The Establishment news media go along with the play. The Rambouillet "Accords," as they are called, were dictated to Belgrade by our power elite, through the agency of Secretary of State Madeleine Albright. If Slobodan Milosevic would agree to take his troops out of Kosovo, a province of Yugoslavia, and permit a NATO force of 50,000 to roam at will throughout Yugoslavia, and permit the Kosovar Albanians a referendum in three years on independence, or not, then NATO would NOT BOMB Serbia or Kosovo. If Colin Powell were Secretary of State, he surely would have resigned before issuing what amounted to a declaration of war. Ms. Albright went ahead. Thousands of dead and millions of refugees later, a UN team came to the rescue of President Clinton and NATO, when it became clear the German and Italian People would veto ground troops. German and Italian politicians still may have a taste for fascism, but their constituents, ordinary people, are not interested. Been there, done that.

Please note that the "deal" struck with the Belgrade government this weekend did not involve Milosevic handing the keys to Kosovo over to the NATO generals. The agreement, which gave Milosevic everything he had a reasonable right to expect at Rambouillet, preserves Yugoslav sovereignty over Kosovo. There are no more Wilsonian rights to popular sovereignty, no promise of a referendum in three years. A peacekeeping force of 40,000 will come into Kosovo, but keep their boots out of Serbia proper. It will be a UN peacekeeping force, with NATO members contributing to that number, 7000 from the U.S. As Senator Kay Bailey Hutchison (R-TX) notes with approval, this provision insures the exercise will not drag on for decades. If NATO were in charge, the pitbulls would have an open-ended checkbook in the U.S. Congress. The Establishment's ntent is to have such NATO outposts all over the world, which dispenses with the idea of developing strategic partnerships with the other members of the Security Council.

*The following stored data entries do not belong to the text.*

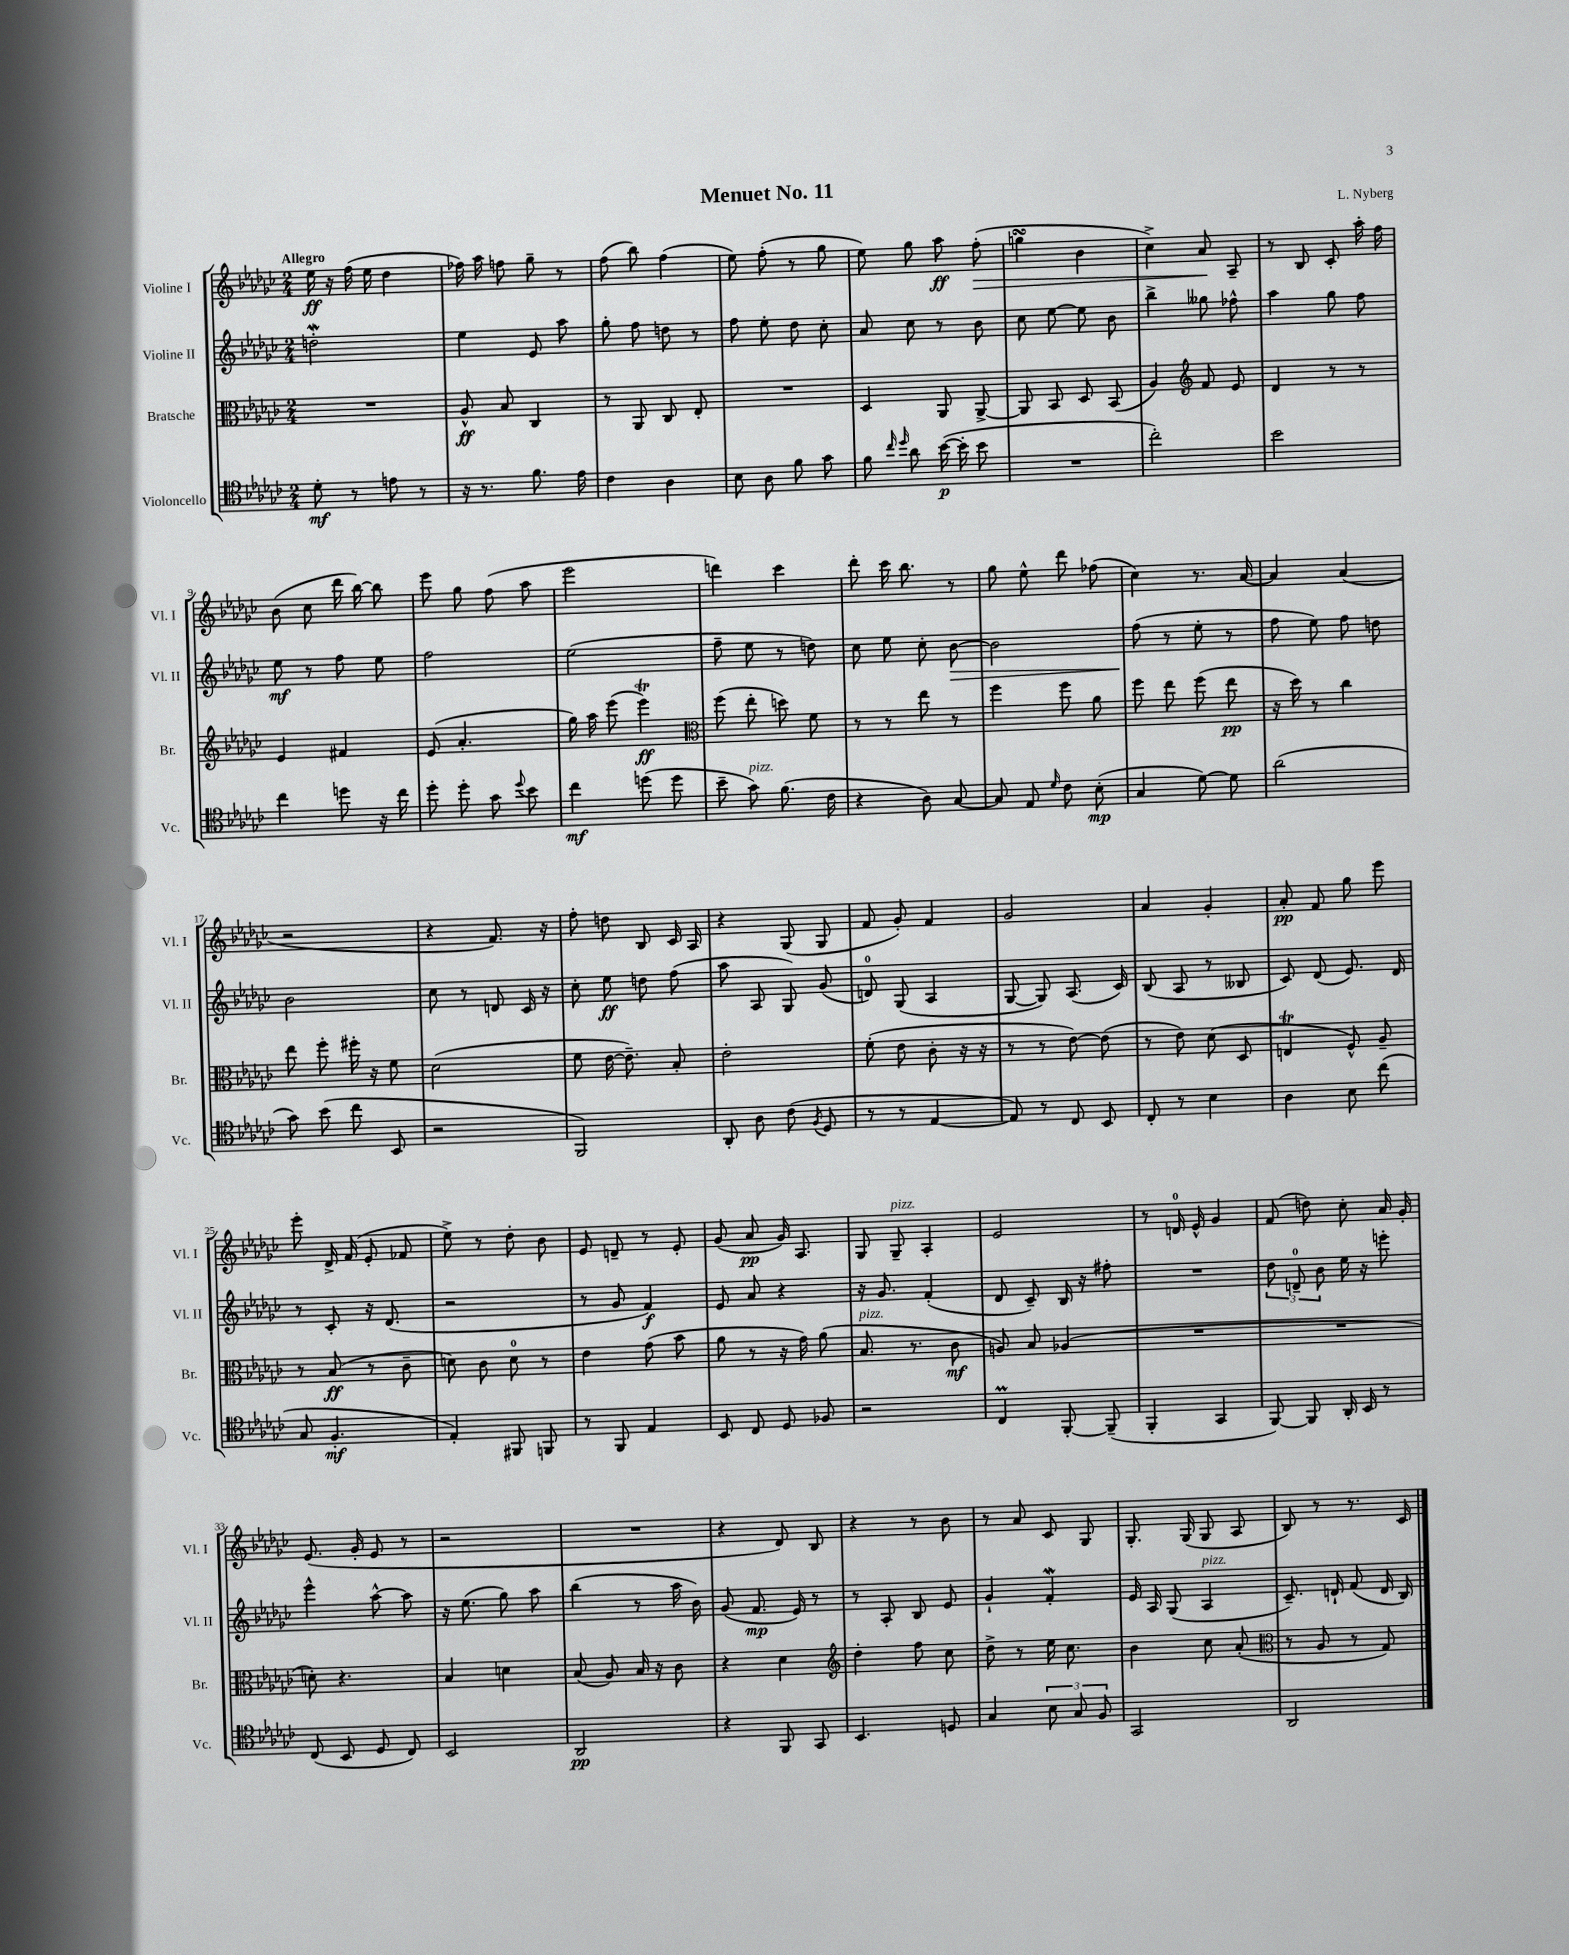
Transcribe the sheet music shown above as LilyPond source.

\header { title = "Menuet No. 11" composer = "L. Nyberg" }
<<
\new StaffGroup <<
\new Staff = "s0" \with { instrumentName = "Violine I" shortInstrumentName = "Vl. I" } {
    \clef treble \key ges \major \numericTimeSignature \time 2/4 \tempo "Allegro"
    \autoBeamOff ees''16\ff r16 f''16( ees''16 des''4 |
    fes''16) aes''16 f''8 ges''8-- r8 |
    f''8( bes''8) f''4( |
    ees''8) f''8-.( r8 ges''8 |
    ees''8) ges''8 aes''8\ff f''8-.\>( |
    g''4\turn bes'4 |
    ces''4->) aes'8\! aes8-- |
    r8 bes8 ces'8-. aes''16-. f''16 |
    bes'8( ces''8 des'''16 bes''16~) bes''8 |
    ees'''8 ges''8 f''8( aes''8 |
    ees'''2 |
    d'''4) ces'''4 |
    des'''8-. ces'''16 bes''8. r8 |
    ges''8 ees''8-^ des'''8 fes''8( |
    ces''4) r8. aes'16~ |
    aes'4 aes'4( |
    r2 |
    r4 f'8.) r16 |
    f''8-. d''8 bes8 ces'16 aes16 |
    r4 ges8( ges8 |
    f'8 ges'8-.) f'4 |
    ges'2 |
    aes'4 ges'4-. |
    aes'8-.\pp f'8 ges''8 ees'''8 |
    ees'''8-. des'16-> f'16( ees'8-. fes'8 |
    ees''8->) r8 des''8-. bes'8 |
    ees'8 d'8-- r8 ees'8-. |
    ges'8( aes'8\pp ges'16) aes8. |
    ges8 ges8--^\markup { \italic "pizz." } aes4-. |
    ees'2 |
    r8 d'16-0 ees'16-^ ges'4 |
    f'8( d''8) ces''8-. aes'16 ges'16-. |
    ees'8.( ges'16-. ees'8 r8 |
    r2 |
    R2 |
    r4 des'8) bes8 |
    r4 r8 bes'8 |
    r8 aes'8 ces'8 ges8 |
    ges8.-. ges16( ges8 aes8 |
    bes8) r8 r8. ces'16 \bar "|." |
}
\new Staff = "s1" \with { instrumentName = "Violine II" shortInstrumentName = "Vl. II" } {
    \clef treble \key ges \major \numericTimeSignature \time 2/4
    \autoBeamOff d''2-.\mordent |
    ees''4 ees'8 aes''8 |
    ges''8-. f''8 d''8 r8 |
    f''8 ees''8-. des''8 ces''8-. |
    aes'8 ces''8 r8 bes'8 |
    ces''8 ees''8~ ees''8 bes'8 |
    bes''4-> geses''8 fes''8-^ |
    aes''4 ges''8 f''8 |
    ees''8\mf r8 f''8 ees''8 |
    f''2 |
    ees''2( |
    f''8-- ees''8 r8 d''8) |
    ces''8 ees''8 ces''8-. bes'8~\> |
    bes'2 |
    f''8\!( r8 ees''8-. r8 |
    f''8 ees''8) f''8 d''8 |
    bes'2 |
    ces''8 r8 d'8 ces'16 r16 |
    ces''8-. ees''8\ff d''8 f''8( |
    aes''8 aes8 ges8) ges'8( |
    d'8-0) ges8( aes4 |
    ges8~ ges8) aes8.( ces'16) |
    bes8( aes8 r8 beses8 |
    ces'8) des'8( ees'8.) des'16 |
    r8 ces'8-. r16 des'8.( |
    r2 |
    r8 ges'8 f'4\f) |
    ees'8 aes'8 r4 |
    r16 ges'8. f'4-.( |
    des'8 ces'8--) bes16 r16 fis''8-. |
    R2 |
    \tuplet 3/2 { des''8 d'8-0-- bes'8 } ees''16 r16 e'''8-. |
    ees'''4-^ aes''8~-^ aes''8 |
    r16 ees''8.( ges''8) aes''8 |
    bes''4( r8 aes''16 bes'16) |
    ges'8( f'8.\mp ees'16) r8 |
    r8 aes8-. bes8 ees'8 |
    ges'4-! f'4-.\mordent |
    ees'16 aes16 ges8( aes4^\markup { \italic "pizz." } |
    ces'8.--) d'16-! f'8( d'16 bes16) \bar "|." |
}
\new Staff = "s2" \with { instrumentName = "Bratsche" shortInstrumentName = "Br." } {
    \clef alto \key ges \major \numericTimeSignature \time 2/4
    \autoBeamOff R2 |
    aes8-^\ff bes8 ces4 |
    r8 aes,8 ces8 ees8-. |
    R2 |
    des4 aes,8 aes,8~-> |
    aes,8 bes,8 des8 bes,8( |
    aes4) \clef treble f'8 ees'8 |
    des'4 r8 r8 |
    ees'4 fis'4 |
    ees'8( aes'4.-. |
    ges''16) aes''16 ees'''8( ees'''4\trill\ff) |
    \clef alto f''8( ees''8-. d''8) f'8 |
    r8 r8 ees''8 r8 |
    f''4 f''8 aes'8 |
    f''8 ees''8 f''8( ees''8\pp |
    r16 des''16) r8 ces''4 |
    ees''8 f''8-. fis''16-. r16 f'8 |
    des'2( |
    f'8 ees'16~ ees'8.--) bes8-. |
    ees'2-. |
    f'8-.( ees'8 ces'8-. r16 r16 |
    r8 r8 ees'8~) ees'8( |
    r8 ees'8) des'8( des8 |
    e4\trill f8-^) aes8-- |
    r8 bes8\ff( r8 ces'8-- |
    d'8) ces'8 d'8-0 r8 |
    ees'4 ges'8( bes'8 |
    aes'8 r8 r16 ges'16) aes'8( |
    bes8.^\markup { \italic "pizz." } r8. ces'8\mf |
    a8) bes8 aes4( |
    R2 |
    R2 |
    d'8-.) r4. |
    bes4 d'4 |
    bes8( aes8) bes16 r16 ces'8 |
    r4 des'4 |
    \clef treble des''4-. f''8 ces''8 |
    des''8-> r8 ees''16 ces''8. |
    bes'4 ces''8 aes'8-.( |
    \clef alto r8 aes8 r8 ges8) \bar "|." |
}
\new Staff = "s3" \with { instrumentName = "Violoncello" shortInstrumentName = "Vc." } {
    \clef tenor \key ges \major \numericTimeSignature \time 2/4
    \autoBeamOff des'8-.\mf r8 e'8 r8 |
    r16 r8. f'8. ees'16 |
    ces'4 aes4 |
    bes8 aes8 f'8 ges'8 |
    f'8 \grace { ces''16 des''16 } aes'8 bes'16~\p( bes'16-. bes'8 |
    R2 |
    ces''2-.) |
    bes'2 |
    ces''4 d''8 r16 ces''16 |
    des''8-. des''8-. ges'8 \appoggiatura { des''8 } bes'8 |
    ces''4\mf d''8( d''8 |
    bes'8-- ges'8^\markup { \italic "pizz." }) f'8.( ces'16 |
    r4 aes8) ges8~ |
    ges8 ees8 \grace { des'16 } ces'8 bes8-.\mp( |
    ges4 des'8~) des'8 |
    aes'2( |
    ges'8) bes'8( ces''8 bes,8 |
    r2 |
    f,2) |
    aes,8-. aes8 ces'8( \acciaccatura { f8 } des8 |
    r8 r8 ees4~ |
    ees8) r8 ces8 bes,8 |
    ces8-. r8 bes4 |
    aes4 bes8 ces''8( |
    ges8 f4.-.\mf |
    ees4-.) fis,8 f,8 |
    r8 f,8 ees4 |
    bes,8 ces8 des8 fes8 |
    r2 |
    ces4\prall f,8~-. f,8--( |
    f,4-. ges,4 |
    f,8~) f,8 aes,16-. bes,16 r8 |
    ces8( bes,8 des8 ces8) |
    bes,2 |
    aes,2\pp |
    r4 f,8 ges,8 |
    bes,4. d8 |
    ges4 \tuplet 3/2 { bes8 ges8 f8 } |
    ges,2 |
    aes,2 \bar "|." |
}
>>
>>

This is why the deal has broken down. It is not Milosevic who has broken his promise, but NATO, which elbowed its way into the picture demanding the keys to Kosovo. The only place you can get a report close to the truth is in today's dispatch from Brussels by Craig R. Whitney of the NYTimes, who points out that the United States and Britain don't want to wait for the Security Council to approve peacekeepers to accept the keys. "France and most of the European allies do not see things that way, and neither does Russia." The U.S. and U.K. want NATO to take possession, when we all know by now that Milosevic has rejected this from the beginning -- knowing Serbia would get no protection from Moscow if he did so. While the "deal" is being worked out for the Security Council, NATO bombing continues.

None of NATO's actions are legally permissible under the NATO Treaty that was ratified by the Senate in 1949, a treaty which explicitly makes it clear that NATO's behavior is to be consistent with the UN Charter. No United States Senator yet has complained publicly about the unconstitutionality of what the President is doing. Of the presidential contenders in 2000, former Vice President Dan Quayle is the only one discussing it in these terms, having been opposed to the bombing campaign from the outset. In Bob Novak's column today, he quotes from a speech Jack Kemp gave in Rome last week, in which Kemp sounds like Quayle and Pat Buchanan: "Here we have an international entity (NATO) threatening literally to destroy a sovereign nation-state (Serbia) so that it can constitute a new protectorate (an independent Kosovo) under its auspices, after which one of the international courts will apportion blame and the international financial institutions will be sent in to reconstruct the societies and their economies."

How will this play out? We only can hope the people of Yugoslavia hang in there long enough to get the UN modalities worked out. That's only the first step in unraveling a process of destruction in the Balkans that began 12 years ago, when the international financial institutions persuaded the government to devalue the dinar. Even under the best of circumstances, the rebuilding of the region and the reconciliation of the ethnic and religious factions that have been killing each other -- as NATO's bombs fell on them -- will require further commentary as it unfolds.